The Mano Kofun Cluster (真野古墳群, Mano Kofun-gun) is a group of a approximately one hundred kofun burial mounds located on river terraces on the south coast of the city of Minamisōma, in Fukushima Prefecture in the southern Tōhoku region of Japan. Some 27 of the tombs have been excavated. The site has been protected by the central government as a National Historic Site since October 24, 1979.

==Overview==
The Mano Kofun cluster extends over an area measuring three kilometers east-west by one kilometer north-south on the south shore of the Manogawa River, and were formerly grouped into the Hachimori Kofun cluster, Ōtani Kofun cluster and Koikebara Kofun cluster, but were made into a single grouping for the purposes of securing National Historic Site status.
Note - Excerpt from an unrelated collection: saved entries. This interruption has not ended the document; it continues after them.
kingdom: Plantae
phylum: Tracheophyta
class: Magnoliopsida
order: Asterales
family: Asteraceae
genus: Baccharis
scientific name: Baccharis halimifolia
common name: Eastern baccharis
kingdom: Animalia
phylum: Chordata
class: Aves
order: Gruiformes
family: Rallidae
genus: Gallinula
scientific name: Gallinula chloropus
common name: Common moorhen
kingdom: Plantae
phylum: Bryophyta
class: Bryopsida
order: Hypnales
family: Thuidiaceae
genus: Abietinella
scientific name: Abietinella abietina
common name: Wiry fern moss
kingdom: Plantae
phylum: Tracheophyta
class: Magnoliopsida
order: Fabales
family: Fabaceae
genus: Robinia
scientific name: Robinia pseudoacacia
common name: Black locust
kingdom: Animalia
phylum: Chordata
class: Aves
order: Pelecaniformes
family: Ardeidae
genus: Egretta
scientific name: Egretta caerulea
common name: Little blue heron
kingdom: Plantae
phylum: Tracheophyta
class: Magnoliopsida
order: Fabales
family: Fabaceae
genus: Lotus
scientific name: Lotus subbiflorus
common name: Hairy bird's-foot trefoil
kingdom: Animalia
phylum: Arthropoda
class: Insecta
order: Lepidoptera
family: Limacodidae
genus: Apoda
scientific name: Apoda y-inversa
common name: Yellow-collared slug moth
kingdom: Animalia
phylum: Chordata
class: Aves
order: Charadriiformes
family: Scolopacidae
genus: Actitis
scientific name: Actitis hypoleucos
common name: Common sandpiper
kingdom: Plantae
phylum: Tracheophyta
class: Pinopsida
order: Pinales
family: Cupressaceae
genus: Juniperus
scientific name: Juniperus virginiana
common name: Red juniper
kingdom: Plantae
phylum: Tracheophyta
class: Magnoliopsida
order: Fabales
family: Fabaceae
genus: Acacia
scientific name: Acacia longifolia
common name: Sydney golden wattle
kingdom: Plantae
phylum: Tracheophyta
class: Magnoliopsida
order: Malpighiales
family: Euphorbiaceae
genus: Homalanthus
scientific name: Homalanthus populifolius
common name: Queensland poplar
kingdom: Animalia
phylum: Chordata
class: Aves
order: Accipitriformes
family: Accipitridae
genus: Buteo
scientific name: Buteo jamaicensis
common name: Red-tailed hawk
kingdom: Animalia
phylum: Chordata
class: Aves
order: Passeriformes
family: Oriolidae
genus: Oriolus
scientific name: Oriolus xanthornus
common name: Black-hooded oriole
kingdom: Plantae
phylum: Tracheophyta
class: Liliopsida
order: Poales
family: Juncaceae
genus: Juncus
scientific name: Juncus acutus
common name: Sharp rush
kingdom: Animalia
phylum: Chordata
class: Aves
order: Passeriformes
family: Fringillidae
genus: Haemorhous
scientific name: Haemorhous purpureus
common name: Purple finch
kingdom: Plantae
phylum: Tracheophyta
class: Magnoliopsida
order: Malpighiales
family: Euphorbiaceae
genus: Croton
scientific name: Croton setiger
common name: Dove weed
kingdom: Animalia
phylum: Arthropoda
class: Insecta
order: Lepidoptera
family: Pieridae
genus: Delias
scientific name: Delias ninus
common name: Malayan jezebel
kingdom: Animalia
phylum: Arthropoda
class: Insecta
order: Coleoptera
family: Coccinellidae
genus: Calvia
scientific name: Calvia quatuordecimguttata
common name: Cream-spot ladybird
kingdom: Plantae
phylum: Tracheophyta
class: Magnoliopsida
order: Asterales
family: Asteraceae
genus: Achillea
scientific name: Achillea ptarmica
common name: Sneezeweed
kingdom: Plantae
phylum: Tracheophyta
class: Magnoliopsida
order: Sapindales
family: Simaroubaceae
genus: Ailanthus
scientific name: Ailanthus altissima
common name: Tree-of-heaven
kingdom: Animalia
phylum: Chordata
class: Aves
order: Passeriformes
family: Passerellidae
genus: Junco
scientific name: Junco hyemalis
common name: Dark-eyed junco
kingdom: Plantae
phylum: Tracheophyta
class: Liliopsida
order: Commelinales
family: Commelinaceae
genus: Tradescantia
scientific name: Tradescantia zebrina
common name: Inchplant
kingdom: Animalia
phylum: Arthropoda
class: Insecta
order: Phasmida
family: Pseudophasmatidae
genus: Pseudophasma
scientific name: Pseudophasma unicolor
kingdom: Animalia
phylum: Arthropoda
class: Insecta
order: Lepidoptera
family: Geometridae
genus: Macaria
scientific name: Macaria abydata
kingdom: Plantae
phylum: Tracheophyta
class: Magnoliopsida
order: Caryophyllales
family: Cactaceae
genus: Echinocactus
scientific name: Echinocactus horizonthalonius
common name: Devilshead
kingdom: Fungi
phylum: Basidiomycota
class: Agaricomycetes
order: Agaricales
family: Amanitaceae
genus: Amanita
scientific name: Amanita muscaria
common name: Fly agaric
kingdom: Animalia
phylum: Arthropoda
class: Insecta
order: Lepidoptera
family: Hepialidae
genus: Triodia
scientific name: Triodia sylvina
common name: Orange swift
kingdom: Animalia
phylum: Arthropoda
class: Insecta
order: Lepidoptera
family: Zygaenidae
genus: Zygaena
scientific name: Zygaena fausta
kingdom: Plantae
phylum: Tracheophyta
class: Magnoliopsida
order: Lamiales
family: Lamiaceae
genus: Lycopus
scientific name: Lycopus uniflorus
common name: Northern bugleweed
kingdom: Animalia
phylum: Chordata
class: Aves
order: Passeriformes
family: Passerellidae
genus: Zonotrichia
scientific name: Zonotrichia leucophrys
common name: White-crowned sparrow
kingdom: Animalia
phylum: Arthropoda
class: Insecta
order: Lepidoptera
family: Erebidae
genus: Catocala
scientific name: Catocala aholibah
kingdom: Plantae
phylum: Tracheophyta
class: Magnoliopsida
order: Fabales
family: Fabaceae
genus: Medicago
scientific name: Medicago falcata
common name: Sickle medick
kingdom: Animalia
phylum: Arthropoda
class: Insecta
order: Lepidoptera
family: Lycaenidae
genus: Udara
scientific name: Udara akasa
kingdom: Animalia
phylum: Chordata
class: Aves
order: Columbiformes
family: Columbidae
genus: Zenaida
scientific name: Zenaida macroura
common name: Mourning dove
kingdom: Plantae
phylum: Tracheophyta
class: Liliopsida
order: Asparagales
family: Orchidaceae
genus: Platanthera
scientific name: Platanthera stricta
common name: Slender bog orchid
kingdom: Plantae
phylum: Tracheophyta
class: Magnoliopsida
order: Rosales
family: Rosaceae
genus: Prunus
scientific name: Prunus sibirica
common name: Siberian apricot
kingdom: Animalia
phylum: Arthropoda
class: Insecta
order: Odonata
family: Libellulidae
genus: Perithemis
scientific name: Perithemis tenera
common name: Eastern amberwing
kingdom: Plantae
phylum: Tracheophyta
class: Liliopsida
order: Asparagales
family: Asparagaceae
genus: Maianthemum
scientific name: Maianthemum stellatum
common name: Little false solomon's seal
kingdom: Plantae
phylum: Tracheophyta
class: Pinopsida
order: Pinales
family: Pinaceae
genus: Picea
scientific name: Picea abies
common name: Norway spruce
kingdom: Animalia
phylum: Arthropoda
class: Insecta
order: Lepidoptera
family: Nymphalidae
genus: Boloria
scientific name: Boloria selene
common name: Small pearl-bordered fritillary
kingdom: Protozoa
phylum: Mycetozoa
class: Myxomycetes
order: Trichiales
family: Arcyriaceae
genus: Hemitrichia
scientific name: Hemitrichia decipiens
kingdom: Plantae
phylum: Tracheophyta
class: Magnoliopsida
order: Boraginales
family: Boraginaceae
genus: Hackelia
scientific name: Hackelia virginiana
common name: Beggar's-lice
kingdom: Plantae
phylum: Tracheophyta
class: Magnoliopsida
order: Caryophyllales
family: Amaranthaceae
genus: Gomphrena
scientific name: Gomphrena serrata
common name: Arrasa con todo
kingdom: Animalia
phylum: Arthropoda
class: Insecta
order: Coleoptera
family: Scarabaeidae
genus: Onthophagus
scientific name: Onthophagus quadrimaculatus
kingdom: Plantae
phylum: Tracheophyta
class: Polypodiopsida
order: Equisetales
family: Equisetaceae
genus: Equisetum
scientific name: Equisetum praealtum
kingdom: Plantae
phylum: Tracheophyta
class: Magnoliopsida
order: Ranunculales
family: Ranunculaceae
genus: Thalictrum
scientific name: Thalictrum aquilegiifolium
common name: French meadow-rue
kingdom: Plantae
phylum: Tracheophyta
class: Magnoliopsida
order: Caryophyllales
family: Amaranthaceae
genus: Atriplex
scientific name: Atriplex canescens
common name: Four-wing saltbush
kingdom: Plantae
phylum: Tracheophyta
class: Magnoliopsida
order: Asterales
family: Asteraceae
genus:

Full-scale excavations have been conducted since 1947, and a total of 27 units have been surveyed. Two of the larger tumuli have keyhole-shaped extensions to the top and bottom, and the largest has a moat and a length of 28.5 meters. Most of the others are small empun (円墳)-style circular tumuli with diameter of about 10 meters. The internal structures of the excavated tombs exhibited a great variety, including flagstones, a box-type sarcophagus, and a pit-type stone burial chamber. The grave goods included many straight swords, horse harnesses, and jade jewelry, and stone facsimiles of everyday objects such as axes, and sickles, belonging to the late Kofun period, or the 5th to 6th centuries AD. A number of the horse fittings were of bronze and gold imported from the Asian continent. As these objects were a monopoly of the imperial court during this period, these items indicate the burial of a powerful persons with a strong connection to the Yamato state.

The site is approximately a 20-minute walk from Kashima Station on the JR East Jōban Line.